= You Are a Widow, Sir =

1970 Czechoslovak comedy film

You Are a Widow, Sir (Pane, vy jste vdova!) is a 1970 Czechoslovak comedy science fiction film directed by Václav Vorlíček. It stars Iva Janžurová and Olga Schoberová.

== Plot ==

In the near future Rosebud IV, king of a fictional European kingdom, decides to disband his army after an unfortunate accident that resulted in a serious injury of his cousin. This frightens the army generals, who decide to eliminate the king in a subtle way. At the clinic of the famous professor Sommer, they have a duplicate of the famous actress Evelyna Kelletti made from veal and intend to implant into this body the brain of the sadistic murderer Ms Stub, who has been already sentenced to death for her crimes. She is then supposed to take care of eliminating the king, who is the actress's admirer.
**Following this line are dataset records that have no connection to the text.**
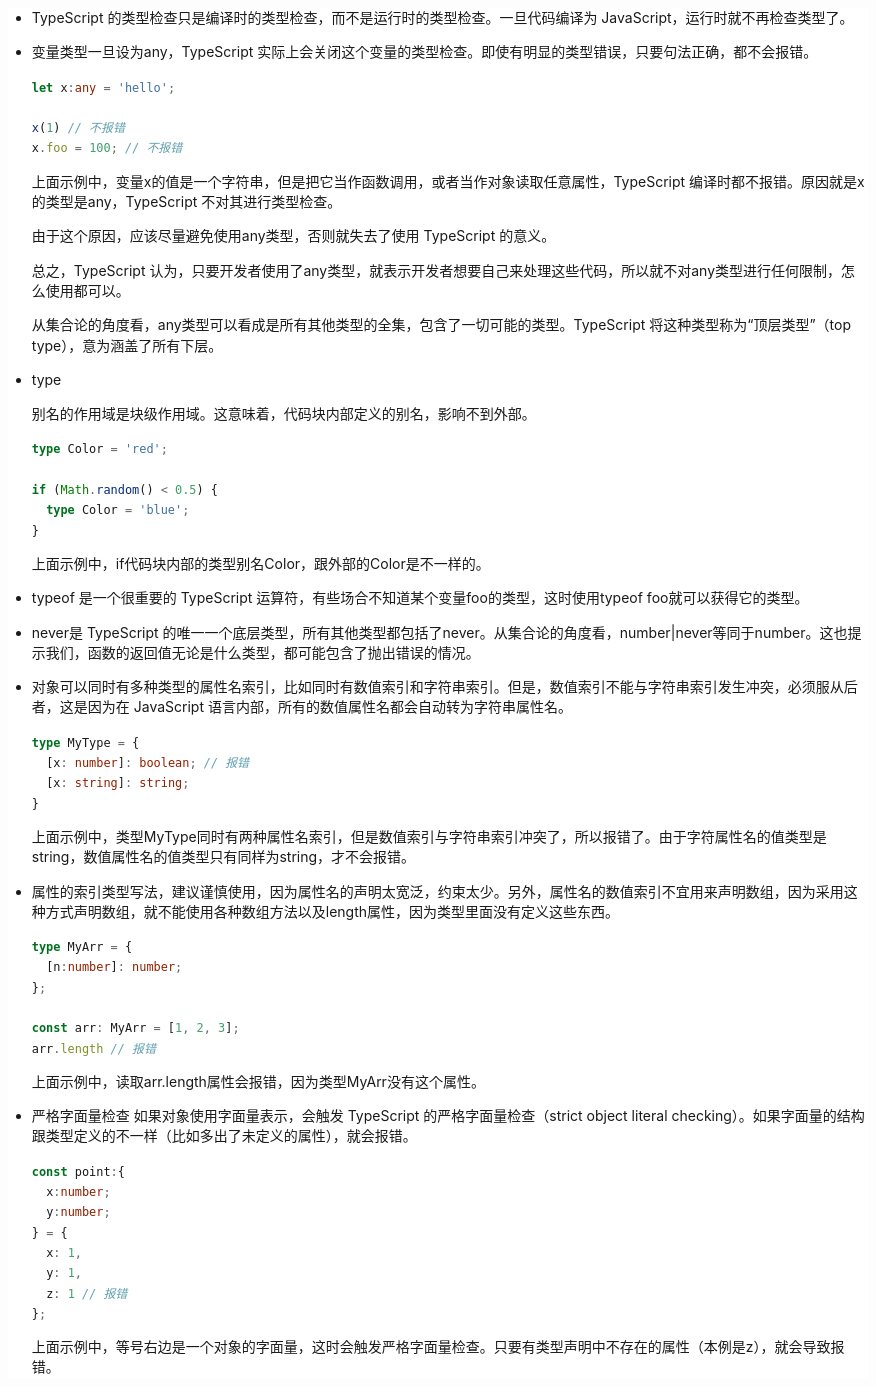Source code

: - TypeScript 的类型检查只是编译时的类型检查，而不是运行时的类型检查。一旦代码编译为 JavaScript，运行时就不再检查类型了。

- 变量类型一旦设为any，TypeScript 实际上会关闭这个变量的类型检查。即使有明显的类型错误，只要句法正确，都不会报错。
  ```typescript
  let x:any = 'hello';

  x(1) // 不报错
  x.foo = 100; // 不报错
  ```
  上面示例中，变量x的值是一个字符串，但是把它当作函数调用，或者当作对象读取任意属性，TypeScript 编译时都不报错。原因就是x的类型是any，TypeScript 不对其进行类型检查。

  由于这个原因，应该尽量避免使用any类型，否则就失去了使用 TypeScript 的意义。

  总之，TypeScript 认为，只要开发者使用了any类型，就表示开发者想要自己来处理这些代码，所以就不对any类型进行任何限制，怎么使用都可以。

  从集合论的角度看，any类型可以看成是所有其他类型的全集，包含了一切可能的类型。TypeScript 将这种类型称为“顶层类型”（top type），意为涵盖了所有下层。
  
- type

  别名的作用域是块级作用域。这意味着，代码块内部定义的别名，影响不到外部。
  ```typescript
  type Color = 'red';

  if (Math.random() < 0.5) {
    type Color = 'blue';
  }
  ```
  上面示例中，if代码块内部的类型别名Color，跟外部的Color是不一样的。

- typeof 是一个很重要的 TypeScript 运算符，有些场合不知道某个变量foo的类型，这时使用typeof foo就可以获得它的类型。

- never是 TypeScript 的唯一一个底层类型，所有其他类型都包括了never。从集合论的角度看，number|never等同于number。这也提示我们，函数的返回值无论是什么类型，都可能包含了抛出错误的情况。

- 对象可以同时有多种类型的属性名索引，比如同时有数值索引和字符串索引。但是，数值索引不能与字符串索引发生冲突，必须服从后者，这是因为在 JavaScript 语言内部，所有的数值属性名都会自动转为字符串属性名。
  ```typescript
  type MyType = {
    [x: number]: boolean; // 报错
    [x: string]: string;
  }
  ```
  上面示例中，类型MyType同时有两种属性名索引，但是数值索引与字符串索引冲突了，所以报错了。由于字符属性名的值类型是string，数值属性名的值类型只有同样为string，才不会报错。

- 属性的索引类型写法，建议谨慎使用，因为属性名的声明太宽泛，约束太少。另外，属性名的数值索引不宜用来声明数组，因为采用这种方式声明数组，就不能使用各种数组方法以及length属性，因为类型里面没有定义这些东西。
  ```typescript
  type MyArr = {
    [n:number]: number;
  };

  const arr: MyArr = [1, 2, 3];
  arr.length // 报错
  ```
  上面示例中，读取arr.length属性会报错，因为类型MyArr没有这个属性。

- 严格字面量检查
如果对象使用字面量表示，会触发 TypeScript 的严格字面量检查（strict object literal checking）。如果字面量的结构跟类型定义的不一样（比如多出了未定义的属性），就会报错。
  ```typescript
  const point:{
    x:number;
    y:number;
  } = {
    x: 1,
    y: 1,
    z: 1 // 报错
  };
  ```
  上面示例中，等号右边是一个对象的字面量，这时会触发严格字面量检查。只要有类型声明中不存在的属性（本例是z），就会导致报错。
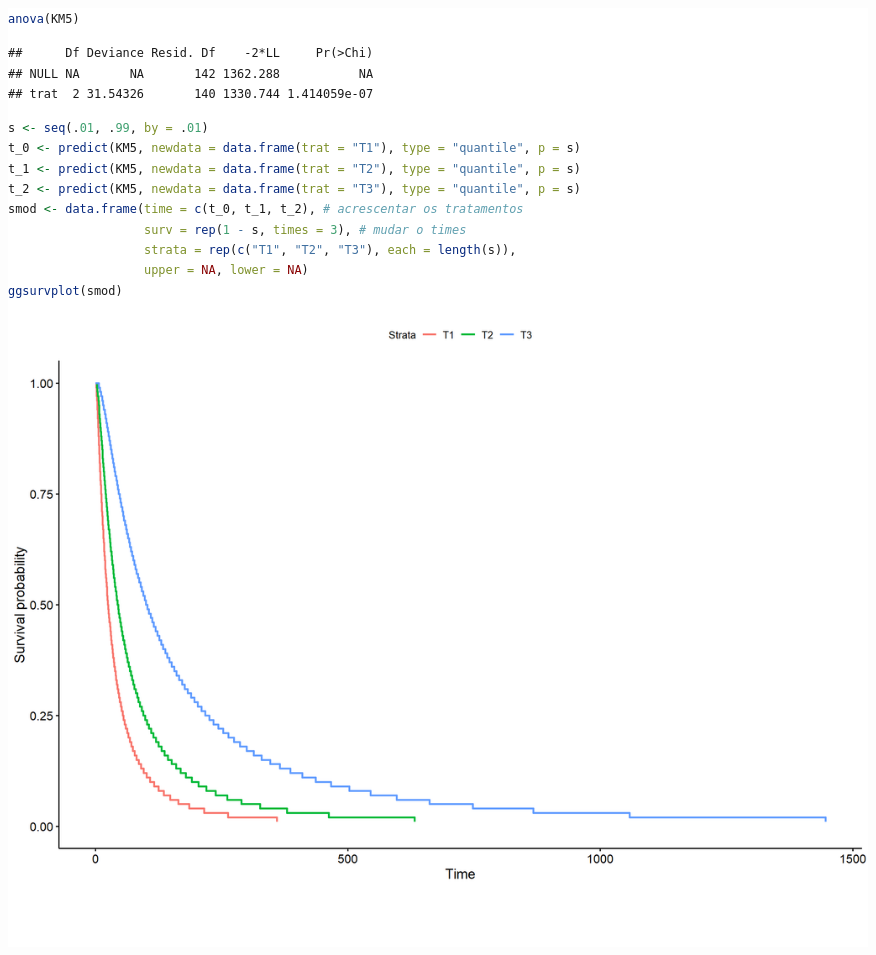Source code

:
 ```r
anova(KM5)
```

```
##      Df Deviance Resid. Df    -2*LL     Pr(>Chi)
## NULL NA       NA       142 1362.288           NA
## trat  2 31.54326       140 1330.744 1.414059e-07
```

```r
s <- seq(.01, .99, by = .01)
t_0 <- predict(KM5, newdata = data.frame(trat = "T1"), type = "quantile", p = s)
t_1 <- predict(KM5, newdata = data.frame(trat = "T2"), type = "quantile", p = s)
t_2 <- predict(KM5, newdata = data.frame(trat = "T3"), type = "quantile", p = s)
smod <- data.frame(time = c(t_0, t_1, t_2), # acrescentar os tratamentos 
                   surv = rep(1 - s, times = 3), # mudar o times
                   strata = rep(c("T1", "T2", "T3"), each = length(s)),
                   upper = NA, lower = NA)
ggsurvplot(smod)  
```

<img src="index_files/figure-html/unnamed-chunk-82-1.png" width="1152" />

<br><br>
Meanwhile, army officer Bobo, whose mistake resulted in the injury of king's cousin, has been released from the army. Bobo wants to know his future and asks his friend, the renowned astrologer Stuart Hample, to read his horoscope. The positions of the stars tell a very confusing prediction: Stuart will be killed, then Bobo saves his life, after this Stuart will become a widow, and ultimately he marries his dream love, the young actress Molly, who is the girlfriend of one of the army conspirators Major Steiner.

King Rosebud IV also uses Hample's services and learns that an assassination attempt is being planned on him. He orders his army officers General Otis and Major Steiner to investigate, not knowing that they are the ones who are planning the assassination. Otis and Steiner promptly decide that Hample is too dangerous and must be eliminated.

Hample is murdered and his brain is destined for archiving but the autopsy attendant makes a mistake with the brain of Ms Stub, and Hample's brain ends up inside the duplicate of Evelyna Kelleti. A whirlwind of confusions, misunderstandings and assassinations begins.